Il me faut autre chose que cette correction !
Je disais que nous devions être justes et bons ; c est qu’en effet les rigueurs inutiles sont autant d’injustices. Lorsque nous nous trouvons devant des lois réformatrices, comme celle de l’instruction contradictoire, montrons notre esprit libéral dans leur application.
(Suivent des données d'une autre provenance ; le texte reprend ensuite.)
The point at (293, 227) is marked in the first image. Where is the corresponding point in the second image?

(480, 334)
Faisons même profiter la République de notre expérience professionnelle en suggérant l’idée de lois libérales et humaines qui s’imposent particulièrement à notre démocratie.
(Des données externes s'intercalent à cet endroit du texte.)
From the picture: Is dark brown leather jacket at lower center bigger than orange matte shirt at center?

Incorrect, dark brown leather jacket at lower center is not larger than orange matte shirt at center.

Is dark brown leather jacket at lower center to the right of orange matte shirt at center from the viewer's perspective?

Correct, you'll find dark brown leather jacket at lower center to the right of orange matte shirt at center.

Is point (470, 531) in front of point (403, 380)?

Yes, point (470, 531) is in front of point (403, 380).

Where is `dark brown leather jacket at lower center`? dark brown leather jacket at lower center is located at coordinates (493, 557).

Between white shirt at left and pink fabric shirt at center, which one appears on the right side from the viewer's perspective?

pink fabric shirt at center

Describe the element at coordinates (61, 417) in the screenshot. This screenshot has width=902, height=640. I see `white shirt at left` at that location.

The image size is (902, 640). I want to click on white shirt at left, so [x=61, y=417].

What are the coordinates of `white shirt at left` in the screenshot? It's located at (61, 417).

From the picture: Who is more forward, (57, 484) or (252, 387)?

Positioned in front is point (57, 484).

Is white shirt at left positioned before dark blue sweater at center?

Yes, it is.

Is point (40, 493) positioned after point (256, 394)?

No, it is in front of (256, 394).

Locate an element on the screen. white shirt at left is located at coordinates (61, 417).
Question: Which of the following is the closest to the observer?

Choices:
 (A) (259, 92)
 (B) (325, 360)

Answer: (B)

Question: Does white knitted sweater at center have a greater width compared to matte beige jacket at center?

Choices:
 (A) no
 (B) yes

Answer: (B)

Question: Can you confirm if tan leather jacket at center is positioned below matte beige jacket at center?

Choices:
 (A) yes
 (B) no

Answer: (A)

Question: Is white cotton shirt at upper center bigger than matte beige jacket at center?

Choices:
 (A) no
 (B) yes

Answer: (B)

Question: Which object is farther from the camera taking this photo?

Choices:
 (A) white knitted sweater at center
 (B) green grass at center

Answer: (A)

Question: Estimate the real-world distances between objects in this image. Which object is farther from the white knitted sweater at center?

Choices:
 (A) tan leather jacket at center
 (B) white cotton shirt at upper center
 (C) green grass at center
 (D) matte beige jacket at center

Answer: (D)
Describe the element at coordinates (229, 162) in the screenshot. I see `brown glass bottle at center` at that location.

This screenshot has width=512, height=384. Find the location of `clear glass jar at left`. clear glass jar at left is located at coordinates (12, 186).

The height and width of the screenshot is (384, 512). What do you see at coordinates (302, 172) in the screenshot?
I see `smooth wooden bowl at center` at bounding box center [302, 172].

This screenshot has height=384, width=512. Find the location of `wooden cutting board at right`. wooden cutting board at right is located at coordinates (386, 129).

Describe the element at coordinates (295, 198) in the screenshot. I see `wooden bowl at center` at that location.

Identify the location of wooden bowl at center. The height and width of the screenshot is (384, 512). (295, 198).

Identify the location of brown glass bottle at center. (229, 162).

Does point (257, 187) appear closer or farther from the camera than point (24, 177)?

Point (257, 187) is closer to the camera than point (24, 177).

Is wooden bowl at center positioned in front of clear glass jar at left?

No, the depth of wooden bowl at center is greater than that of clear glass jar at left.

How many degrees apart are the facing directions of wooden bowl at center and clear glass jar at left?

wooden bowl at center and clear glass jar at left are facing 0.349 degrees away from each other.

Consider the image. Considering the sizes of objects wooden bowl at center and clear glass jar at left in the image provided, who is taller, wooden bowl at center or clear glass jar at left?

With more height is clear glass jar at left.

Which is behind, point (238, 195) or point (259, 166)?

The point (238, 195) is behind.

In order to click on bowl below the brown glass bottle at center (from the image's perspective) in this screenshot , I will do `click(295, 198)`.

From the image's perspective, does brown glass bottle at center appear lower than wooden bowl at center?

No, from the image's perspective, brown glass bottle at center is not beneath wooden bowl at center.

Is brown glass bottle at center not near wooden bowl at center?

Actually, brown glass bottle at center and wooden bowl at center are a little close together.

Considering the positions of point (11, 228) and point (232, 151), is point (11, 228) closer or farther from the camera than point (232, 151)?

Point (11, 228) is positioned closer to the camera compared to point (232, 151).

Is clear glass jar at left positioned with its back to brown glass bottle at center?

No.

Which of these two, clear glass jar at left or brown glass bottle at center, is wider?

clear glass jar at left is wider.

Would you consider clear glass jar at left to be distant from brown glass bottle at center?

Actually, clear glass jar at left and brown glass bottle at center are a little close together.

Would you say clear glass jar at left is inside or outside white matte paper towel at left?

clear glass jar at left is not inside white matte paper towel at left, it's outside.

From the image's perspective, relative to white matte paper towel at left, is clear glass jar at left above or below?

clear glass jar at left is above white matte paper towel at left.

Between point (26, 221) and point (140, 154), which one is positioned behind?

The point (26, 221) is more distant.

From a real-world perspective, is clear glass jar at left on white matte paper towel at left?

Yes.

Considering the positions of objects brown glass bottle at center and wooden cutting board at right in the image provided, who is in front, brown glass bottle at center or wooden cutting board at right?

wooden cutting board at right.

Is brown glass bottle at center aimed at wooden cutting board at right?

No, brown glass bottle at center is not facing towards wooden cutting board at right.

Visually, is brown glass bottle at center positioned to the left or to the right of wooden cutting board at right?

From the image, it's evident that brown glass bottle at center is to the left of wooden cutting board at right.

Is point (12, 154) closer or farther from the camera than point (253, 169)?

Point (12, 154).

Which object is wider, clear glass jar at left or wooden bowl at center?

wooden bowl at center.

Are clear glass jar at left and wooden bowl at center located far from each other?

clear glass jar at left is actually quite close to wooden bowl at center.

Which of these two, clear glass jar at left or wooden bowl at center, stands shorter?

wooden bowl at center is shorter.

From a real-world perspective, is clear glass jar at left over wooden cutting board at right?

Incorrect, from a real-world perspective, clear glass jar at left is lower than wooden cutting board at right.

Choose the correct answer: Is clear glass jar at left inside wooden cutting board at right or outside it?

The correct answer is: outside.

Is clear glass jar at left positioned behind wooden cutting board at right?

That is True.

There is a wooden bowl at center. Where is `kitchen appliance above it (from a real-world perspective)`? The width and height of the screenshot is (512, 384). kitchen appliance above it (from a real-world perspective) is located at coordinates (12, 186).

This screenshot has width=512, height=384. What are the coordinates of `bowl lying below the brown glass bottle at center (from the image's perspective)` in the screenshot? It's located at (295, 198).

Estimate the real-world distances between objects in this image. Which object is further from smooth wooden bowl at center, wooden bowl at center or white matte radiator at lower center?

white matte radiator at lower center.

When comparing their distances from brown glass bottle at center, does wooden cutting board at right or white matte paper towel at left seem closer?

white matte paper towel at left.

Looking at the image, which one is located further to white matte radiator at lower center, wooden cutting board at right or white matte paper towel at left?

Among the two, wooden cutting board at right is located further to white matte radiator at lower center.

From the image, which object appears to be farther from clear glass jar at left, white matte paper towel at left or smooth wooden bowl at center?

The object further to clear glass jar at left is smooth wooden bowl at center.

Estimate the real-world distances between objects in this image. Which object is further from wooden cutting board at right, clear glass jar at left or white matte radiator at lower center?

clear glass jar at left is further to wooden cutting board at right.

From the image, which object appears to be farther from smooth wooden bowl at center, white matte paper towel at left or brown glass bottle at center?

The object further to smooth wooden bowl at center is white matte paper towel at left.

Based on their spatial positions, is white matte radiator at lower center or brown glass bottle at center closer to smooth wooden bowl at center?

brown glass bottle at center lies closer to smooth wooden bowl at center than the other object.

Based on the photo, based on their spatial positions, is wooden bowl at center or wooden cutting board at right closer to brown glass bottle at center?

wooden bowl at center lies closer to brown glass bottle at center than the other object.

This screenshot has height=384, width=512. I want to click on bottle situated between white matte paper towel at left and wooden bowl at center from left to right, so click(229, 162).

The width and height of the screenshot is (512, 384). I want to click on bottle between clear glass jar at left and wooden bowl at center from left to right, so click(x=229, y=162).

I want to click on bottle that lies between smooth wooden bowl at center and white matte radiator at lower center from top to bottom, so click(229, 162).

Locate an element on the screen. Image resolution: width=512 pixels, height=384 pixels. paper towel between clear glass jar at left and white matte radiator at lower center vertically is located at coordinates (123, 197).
Enfin, messieurs, Je ne remplirais pas tout mon devoir si je ne disais quelques mots du rôle du magistrat du parquet à l’audience.
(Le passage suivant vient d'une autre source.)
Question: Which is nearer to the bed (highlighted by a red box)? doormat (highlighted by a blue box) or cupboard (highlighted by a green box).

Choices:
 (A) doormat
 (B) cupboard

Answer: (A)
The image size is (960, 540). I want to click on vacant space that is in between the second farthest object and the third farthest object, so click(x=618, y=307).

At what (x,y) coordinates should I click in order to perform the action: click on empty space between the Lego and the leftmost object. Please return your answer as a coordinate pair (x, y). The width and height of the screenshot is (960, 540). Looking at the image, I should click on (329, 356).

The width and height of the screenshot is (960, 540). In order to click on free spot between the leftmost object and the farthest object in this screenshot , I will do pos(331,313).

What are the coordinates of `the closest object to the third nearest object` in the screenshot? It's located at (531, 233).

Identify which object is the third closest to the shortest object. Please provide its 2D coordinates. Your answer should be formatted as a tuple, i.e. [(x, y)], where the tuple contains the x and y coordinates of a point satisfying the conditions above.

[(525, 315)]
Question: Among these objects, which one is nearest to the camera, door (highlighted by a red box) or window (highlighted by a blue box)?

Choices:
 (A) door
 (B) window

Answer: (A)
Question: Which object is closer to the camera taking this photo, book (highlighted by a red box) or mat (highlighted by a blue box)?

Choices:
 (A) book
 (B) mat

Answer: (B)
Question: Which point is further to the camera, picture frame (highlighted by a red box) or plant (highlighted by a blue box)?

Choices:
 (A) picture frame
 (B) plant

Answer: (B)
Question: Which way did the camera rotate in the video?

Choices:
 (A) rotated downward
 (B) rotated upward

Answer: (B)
Que chaque cause civile, correctionnelle ou criminelle, soit, de la part de mes substituts, l’objet du plus sérieux examen. Il n’y a pas de petit procès pour ceux qui comparaissent devant la justice.
Au criminel, pas de sévérité exagérée.
Dans le doute, le juge acquitte l’accusé.
Le magistrat du parquet ne doit pas baser ses succès sur les condamnations qu’il obtient, et, lorsque la culpabilité n’est pas certaine, l’officier du ministère public doit lui-même donner l’exemple. Les succès d’éloquence ou d’amour-propre ne sont pas toujours des victoires remportées par la justice. (L’Événement, 6 juillet 1898).Mais c’est surtout au sein du conseil général de la Vienne dont il était membre que, dès avril 1898 il il s’était opposé avec malice au vœu proposé par quelques collègues Fruchard, Montjou, Servant, Hambis et Gigot qui souhaitaient que fût formulée une protestation d’indignation « contre les insultes », « les outrages sans nom » adressées à l’armée. Le président du Conseil général s’étant interrogé sur la légalité d’un vœu qui semblait politique, ce qu’interdisait la loi de 1871, il vint le soutenir en expliquant « qu’il croirait s’outrager lui-même, s’il lui était nécessaire de protester de son amour et de son dévouement à notre armée. Tous, dans cette Assemblée, nous sommes animés des mêmes sentiments. Mais la question qui a été posée par M. le Président et M. le Préfet, relativement à la légalité de la proposition sur laquelle on va voter, peut faire naître des scrupules. Des manifestations de ce genre, si patriotiques et si honorables qu’elles soient, se présenteraient-elles partout avec le même caractère ? Que dirait-on des propositions contraires pouvant porter atteinte à l’armée, à nos institutions ? Il est peut-être préférable de rester toujours dans la fidèle observation de notre loi organique » (Conseil général de la Vienne, Session d’avril 1898. Rapport du préfet et de M. Félix Lamy et délibérations du Conseil général, Poitiers, imprimerie A. Masson, 1898, p. 189).
C’est aussi en tant que procureur général qu’il eut à intervenir dans l’Affaire. Il fut ainsi désigné à l’été 1899 pour requérir devant la Haute-Cour dans le cadre du procès intenté aux personnalités nationalistes, royalistes et antisémites. Un réquisitoire, lu les 26 et 27 décembre (voir La Gironde 28 et 29 décembre) qui lui vaudra d’être attaqué de toute part du côté des soutiens des prévenus : « Sycophante, hypocrite, pharisien, phraseur, sceptique, rabbin maquillé : il n’est aucune de ces épithètes qui ne convienne à l’auteur du morceau dont nous avons entendu hier la première partie », écrira ainsi Paul Tailliez dans La Vérité (« La Haute-Cour », 28 décembre). Des propos, en variations, qu’on retrouvera quelques années plus tard, à l’annonce de son décès, dans la presse nationaliste.
Sources et bibliographie : on pourra consulter son intéressant dossier aux archives de la Préfecture de Police (Ba 958) et son dossier de la Légion d’honneur à la cote : LH/198/40 ; sa fiche de carrière au CAC sous la cote : 20030033/21; son dossier de magistrat au CARAN sous la cote : BB/6(II)/611/2.